Dataset excerpts

--------

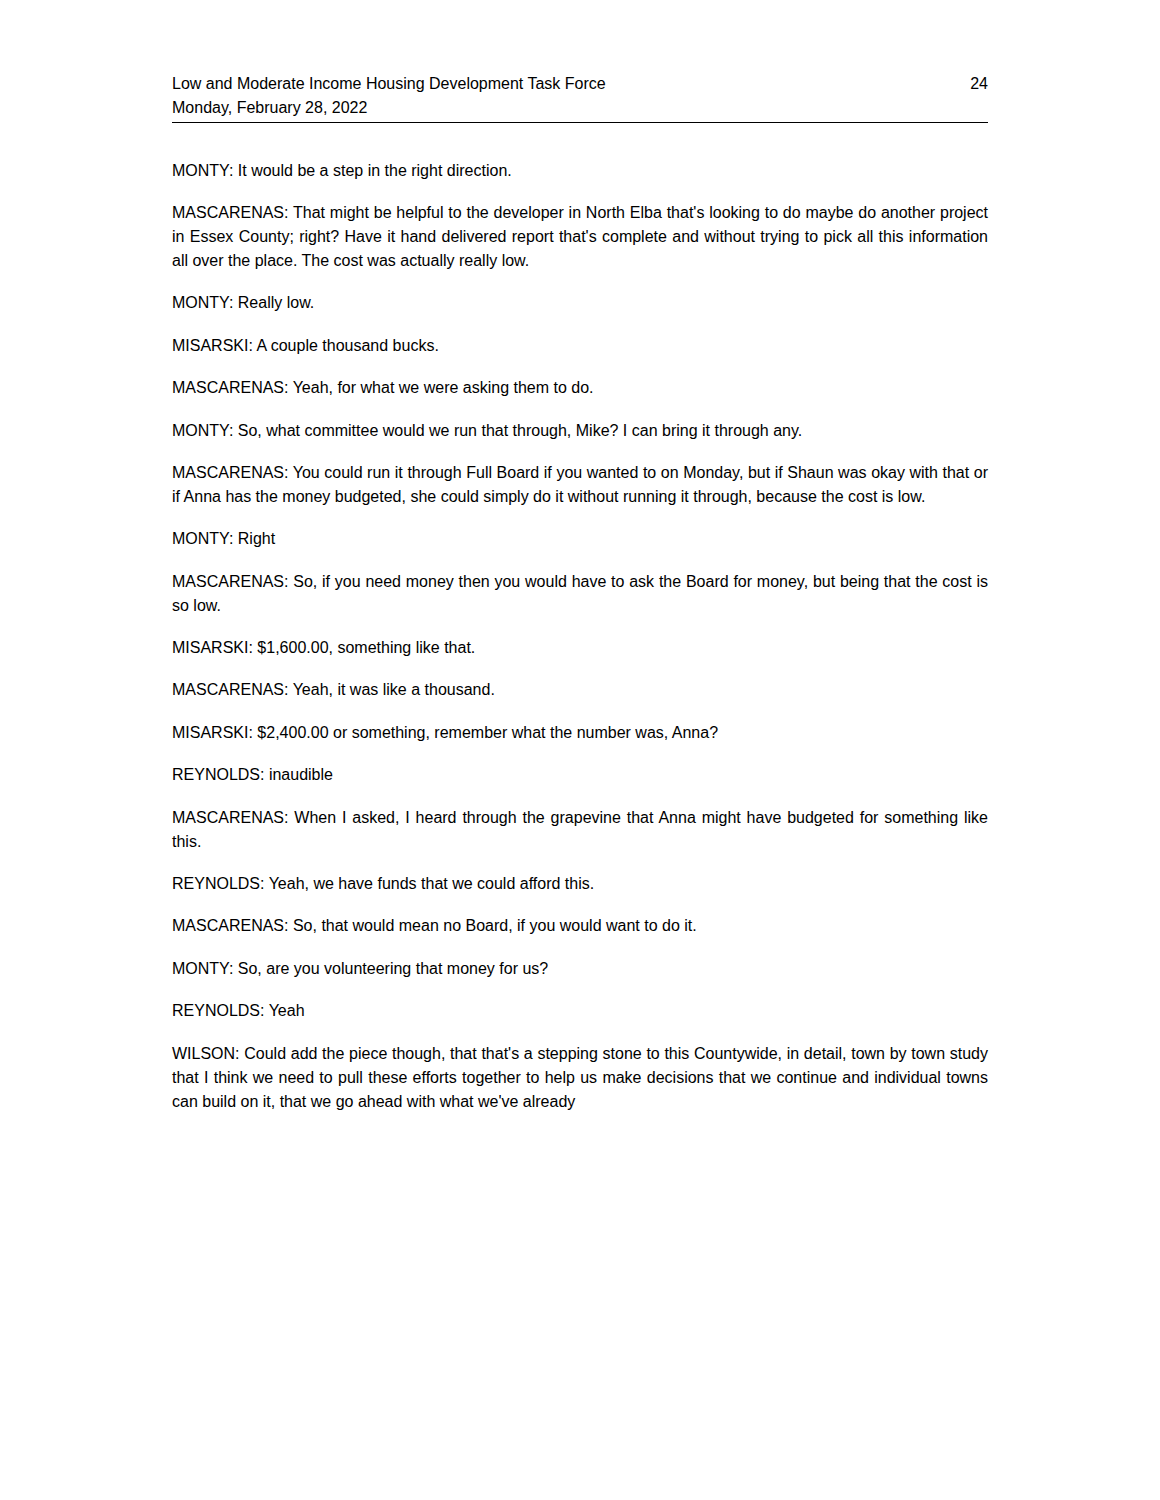Low and Moderate Income Housing Development Task Force
Monday, February 28, 2022
24
MONTY: It would be a step in the right direction.
MASCARENAS: That might be helpful to the developer in North Elba that's looking to do maybe do another project in Essex County; right? Have it hand delivered report that's complete and without trying to pick all this information all over the place. The cost was actually really low.
MONTY: Really low.
MISARSKI: A couple thousand bucks.
MASCARENAS: Yeah, for what we were asking them to do.
MONTY: So, what committee would we run that through, Mike? I can bring it through any.
MASCARENAS: You could run it through Full Board if you wanted to on Monday, but if Shaun was okay with that or if Anna has the money budgeted, she could simply do it without running it through, because the cost is low.
MONTY: Right
MASCARENAS: So, if you need money then you would have to ask the Board for money, but being that the cost is so low.
MISARSKI: $1,600.00, something like that.
MASCARENAS: Yeah, it was like a thousand.
MISARSKI: $2,400.00 or something, remember what the number was, Anna?
REYNOLDS: inaudible
MASCARENAS: When I asked, I heard through the grapevine that Anna might have budgeted for something like this.
REYNOLDS: Yeah, we have funds that we could afford this.
MASCARENAS: So, that would mean no Board, if you would want to do it.
MONTY: So, are you volunteering that money for us?
REYNOLDS: Yeah
WILSON: Could add the piece though, that that's a stepping stone to this Countywide, in detail, town by town study that I think we need to pull these efforts together to help us make decisions that we continue and individual towns can build on it, that we go ahead with what we've already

--------

> [PROBLEM TO SOLVE] Write out each line of the data that holds the string "through".

> [WRITTEN SOLUTION]
MONTY: So, what committee would we run that through, Mike? I can bring it through any.
MASCARENAS: You could run it through Full Board if you wanted to on Monday, but if Shaun was okay with that or if Anna has the money budgeted, she could simply do it without running it through, because the cost is low.
MASCARENAS: When I asked, I heard through the grapevine that Anna might have budgeted for something like this.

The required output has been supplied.